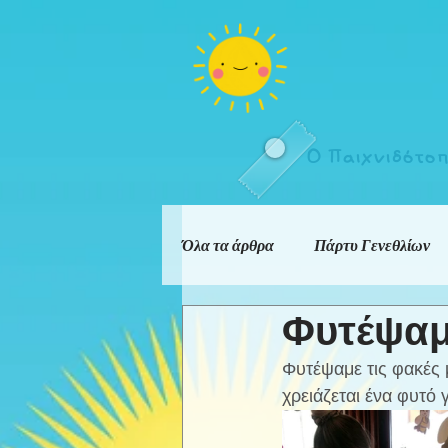
Ο Παιχνιδότο
Όλα τα άρθρα
Πάρτυ Γενεθλίων
Φυτέψαμ
Φυτέψαμε τις φακές 
χρειάζεται ένα φυτό 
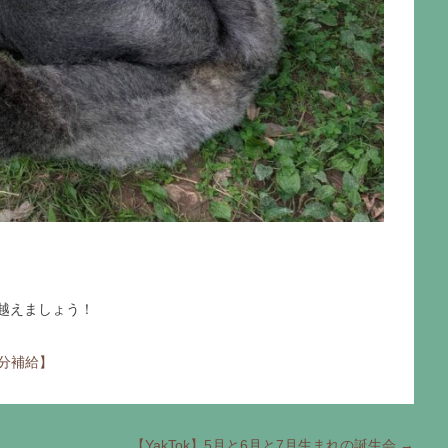
越えましょう！
分補給】
【YakTok】5月と6月と7月生まれの誕生会
→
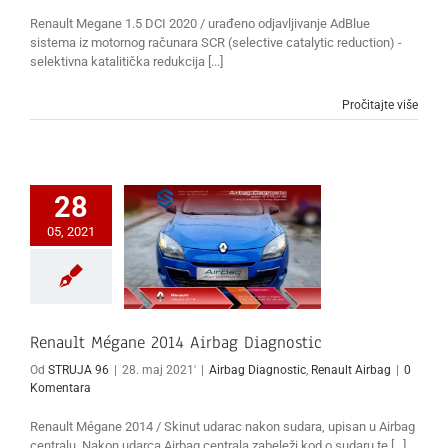
Renault Megane 1.5 DCI 2020 / urađeno odjavljivanje AdBlue
sistema iz motornog računara SCR (selective catalytic reduction) -
selektivna katalitička redukcija [...]
Pročitajte više
28
05, 2021
Renault Mégane 2014 Airbag Diagnostic
Od
STRUJA 96
|
28. maj 2021'
|
Airbag Diagnostic
,
Renault Airbag
|
0
Komentara
Renault Mégane 2014 / Skinut udarac nakon sudara, upisan u Airbag
centralu. Nakon udarca Airbag centrala zabeleži kod o sudaru te [...]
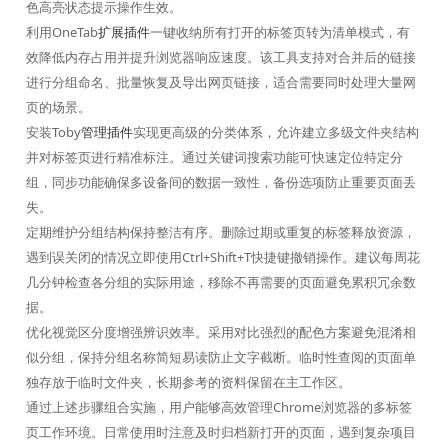
色高亮状态提示操作生效。
利用OneTab
扩展插件
一键收纳所有打开的标签页转为清单模式，有
效降低内存占用并提升浏览器响应速度。该工具支持对合并后的链接
进行分组命名、批量恢复及导出网页链接，适合需要同时处理大量网
页的场景。
安装Toby
管理插件
实现更高级的分类体系，允许建立多级文件夹结构
并对标签页进行精准标注。通过关键词搜索功能可快速定位特定分
组，同步功能确保多设备间的数据一致性，备份选项防止重要页面丢
失。
定期维护分组结构保持整洁有序。删除过期或重复的标签释放资源，
遇到误关闭的情况立即使用Ctrl+Shift+T快捷键撤销操作。建议每周花
几分钟检查各分组的实际用途，移除不再需要的页面避免累积冗余数
据。
优化视觉区分度增强辨识效率。采用对比强烈的配色方案避免混淆相
似分组，保持分组名称简短易读防止文字截断。临时性查阅的页面单
独存放于临时文件夹，长期参考的资料保留在主工作区。
通过上述步骤组合实施，用户能够高效管理Chrome浏览器的多标签
页工作环境。日常使用时注意及时归档新打开的页面，遇到复杂项目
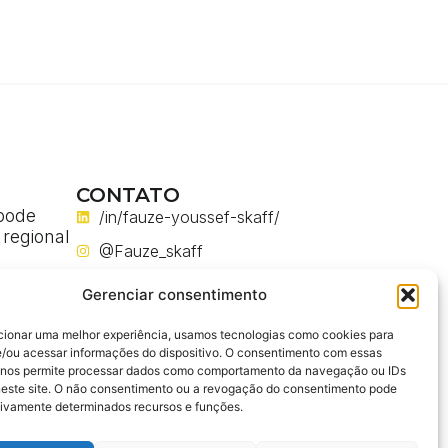
CONTATO
pode
/in/fauze-youssef-skaff/
 regional
@Fauze_skaff
a
@fauze_skaff
a
Gerenciar consentimento
m obras
@FauzeYoussefSkaff
cionar uma melhor experiência, usamos tecnologias como cookies para
fauze.you.skaff@gmail.com
/ou acessar informações do dispositivo. O consentimento com essas
ses em
 nos permite processar dados como comportamento da navegação ou IDs
enharia
neste site. O não consentimento ou a revogação do consentimento pode
tivamente determinados recursos e funções.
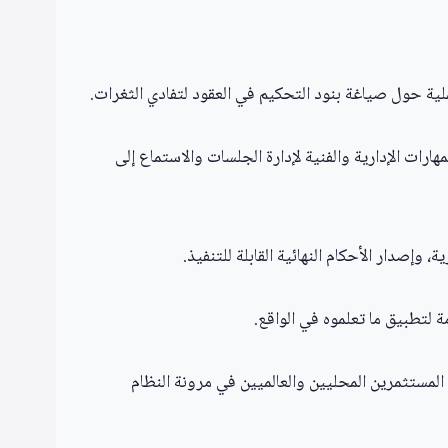
ة حول صياغة بنود التحكيم في العقود لتفادي الثغرات.
ارات الإدارية والفنية لإدارة الجلسات والاستماع إلى
وإصدار الأحكام النهائية القابلة للتنفيذ.
 لتطبيق ما تعلموه في الواقع.
 المستثمرين المحليين والعالميين في مرونة النظام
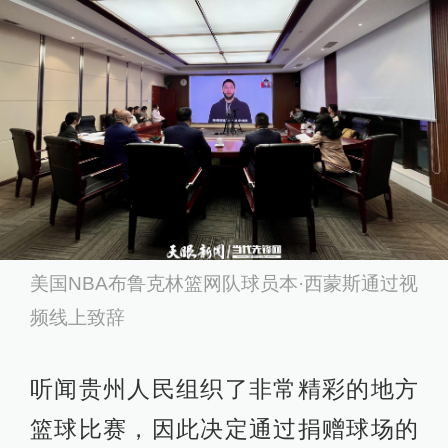
美国NBA布鲁克林篮网队球员本·西蒙斯通过视
频线上致辞
听闻贵州人民组织了非常精彩的地方
篮球比赛，因此决定通过捐赠球场的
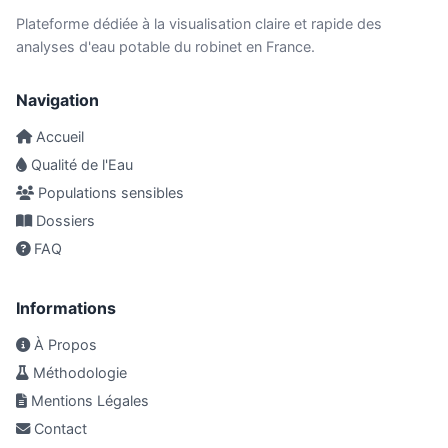
Plateforme dédiée à la visualisation claire et rapide des
analyses d'eau potable du robinet en France.
Navigation
Accueil
Qualité de l'Eau
Populations sensibles
Dossiers
FAQ
Informations
À Propos
Méthodologie
Mentions Légales
Contact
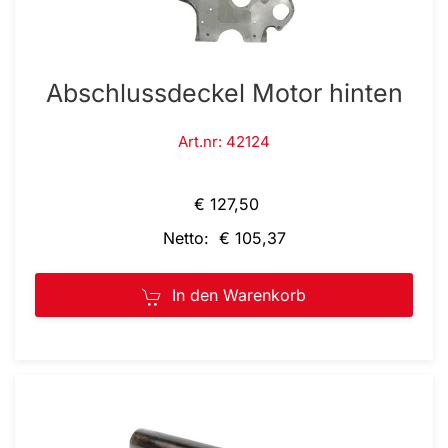
Abschlussdeckel Motor hinten
Art.nr: 42124
€ 127,50
Netto: € 105,37
In den Warenkorb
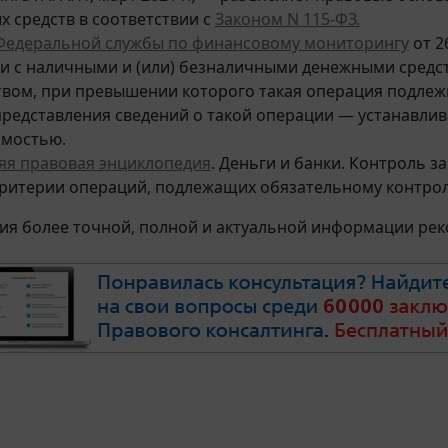
х средств в соответствии с
Законом N 115-ФЗ.
Федеральной службы по финансовому мониторингу
от 2
и с наличными и (или) безналичными денежными средс
вом, при превышении которого такая операция подлежи
представления сведений о такой операции — устанавлив
мостью.
я правовая энциклопедия
. Деньги и банки. Контроль 
ритерии операций, подлежащих обязательному контролю
ия более точной, полной и актуальной информации ре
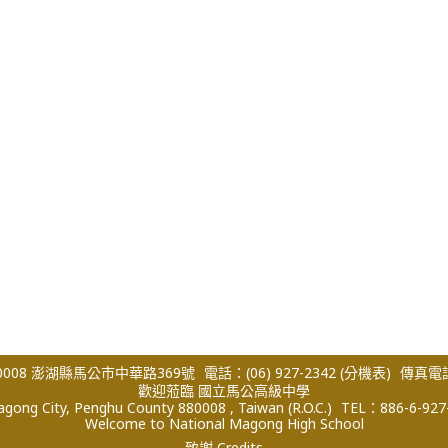
008 澎湖縣馬公市中華路369號
電話：(06) 927-2342
(分機表)
傳真電話：
歡迎蒞臨 國立馬公高級中學
ong City, Penghu County 880008 , Taiwan (R.O.C.)
TEL：886-6-927
Welcome to National Magong High School
致謝 Credits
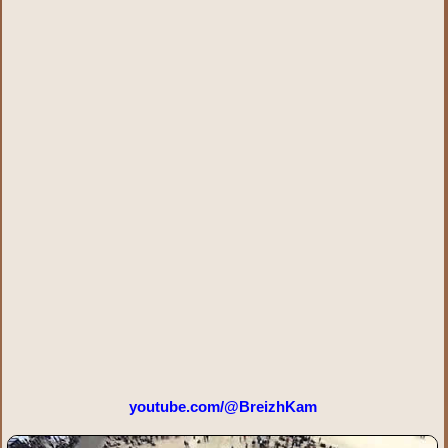
youtube.com/@BreizhKam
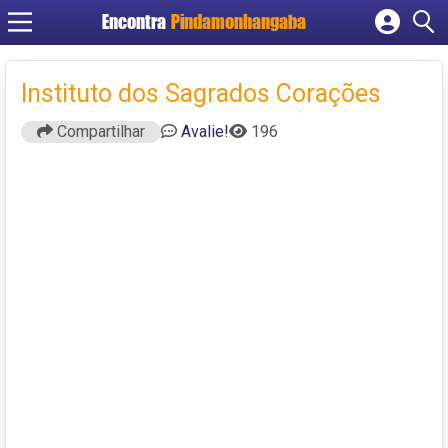
Encontra
Pindamonhangaba
Cadastrar empresa
Fazer login
Instituto dos Sagrados Corações
Criar conta
Compartilhar
Avalie!
196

§ Work to complete:
Swap every "Airbag Diagnostic" for "Airbag Test" and give all the lines above again with nothing else altered, leaving out the pictures.

§ Response below:
Ο Παιχνιδότο
Όλα τα άρθρα
Πάρτυ Γενεθλίων
Φυτέψαμ
Φυτέψαμε τις φακές 
χρειάζεται ένα φυτό 
越えましょう！
分補給】
【YakTok】5月と6月と7月生まれの誕生会
→
Renault Megane 1.5 DCI 2020 / urađeno odjavljivanje AdBlue
sistema iz motornog računara SCR (selective catalytic reduction) -
selektivna katalitička redukcija [...]
Pročitajte više
28
05, 2021
Renault Mégane 2014 Airbag Test
Od
STRUJA 96
|
28. maj 2021'
|
Airbag Test
,
Renault Airbag
|
0
Komentara
Renault Mégane 2014 / Skinut udarac nakon sudara, upisan u Airbag
centralu. Nakon udarca Airbag centrala zabeleži kod o sudaru te [...]
色高亮状态提示操作生效。
利用OneTab
扩展插件
一键收纳所有打开的标签页转为清单模式，有
效降低内存占用并提升浏览器响应速度。该工具支持对合并后的链接
进行分组命名、批量恢复及导出网页链接，适合需要同时处理大量网
页的场景。
安装Toby
管理插件
实现更高级的分类体系，允许建立多级文件夹结构
并对标签页进行精准标注。通过关键词搜索功能可快速定位特定分
组，同步功能确保多设备间的数据一致性，备份选项防止重要页面丢
失。
定期维护分组结构保持整洁有序。删除过期或重复的标签释放资源，
遇到误关闭的情况立即使用Ctrl+Shift+T快捷键撤销操作。建议每周花
几分钟检查各分组的实际用途，移除不再需要的页面避免累积冗余数
据。
优化视觉区分度增强辨识效率。采用对比强烈的配色方案避免混淆相
似分组，保持分组名称简短易读防止文字截断。临时性查阅的页面单
独存放于临时文件夹，长期参考的资料保留在主工作区。
通过上述步骤组合实施，用户能够高效管理Chrome浏览器的多标签
页工作环境。日常使用时注意及时归档新打开的页面，遇到复杂项目
CONTATO
pode
/in/fauze-youssef-skaff/
 regional
@Fauze_skaff
a
@fauze_skaff
a
Gerenciar consentimento
m obras
@FauzeYoussefSkaff
cionar uma melhor experiência, usamos tecnologias como cookies para
fauze.you.skaff@gmail.com
/ou acessar informações do dispositivo. O consentimento com essas
ses em
 nos permite processar dados como comportamento da navegação ou IDs
enharia
neste site. O não consentimento ou a revogação do consentimento pode
tivamente determinados recursos e funções.
ة حول صياغة بنود التحكيم في العقود لتفادي الثغرات.
ارات الإدارية والفنية لإدارة الجلسات والاستماع إلى
وإصدار الأحكام النهائية القابلة للتنفيذ.
 لتطبيق ما تعلموه في الواقع.
 المستثمرين المحليين والعالميين في مرونة النظام
美国NBA布鲁克林篮网队球员本·西蒙斯通过视
频线上致辞
听闻贵州人民组织了非常精彩的地方
篮球比赛，因此决定通过捐赠球场的
Plateforme dédiée à la visualisation claire et rapide des
analyses d'eau potable du robinet en France.
Navigation
Accueil
Qualité de l'Eau
Populations sensibles
Dossiers
FAQ
Informations
À Propos
Méthodologie
Mentions Légales
Contact
Abschlussdeckel Motor hinten
Art.nr: 42124
€ 127,50
Netto: € 105,37
In den Warenkorb
х средств в соответствии с
Законом N 115-ФЗ.
Федеральной службы по финансовому мониторингу
от 2
и с наличными и (или) безналичными денежными средс
вом, при превышении которого такая операция подлежи
представления сведений о такой операции — устанавлив
мостью.
я правовая энциклопедия
. Деньги и банки. Контроль 
ритерии операций, подлежащих обязательному контролю
ия более точной, полной и актуальной информации ре
008 澎湖縣馬公市中華路369號
電話：(06) 927-2342
(分機表)
傳真電話：
歡迎蒞臨 國立馬公高級中學
ong City, Penghu County 880008 , Taiwan (R.O.C.)
TEL：886-6-927
Welcome to National Magong High School
致謝 Credits
youtube.com/@BreizhKam
Encontra
Pindamonhangaba
Cadastrar empresa
Fazer login
Instituto dos Sagrados Corações
Criar conta
Compartilhar
Avalie!
196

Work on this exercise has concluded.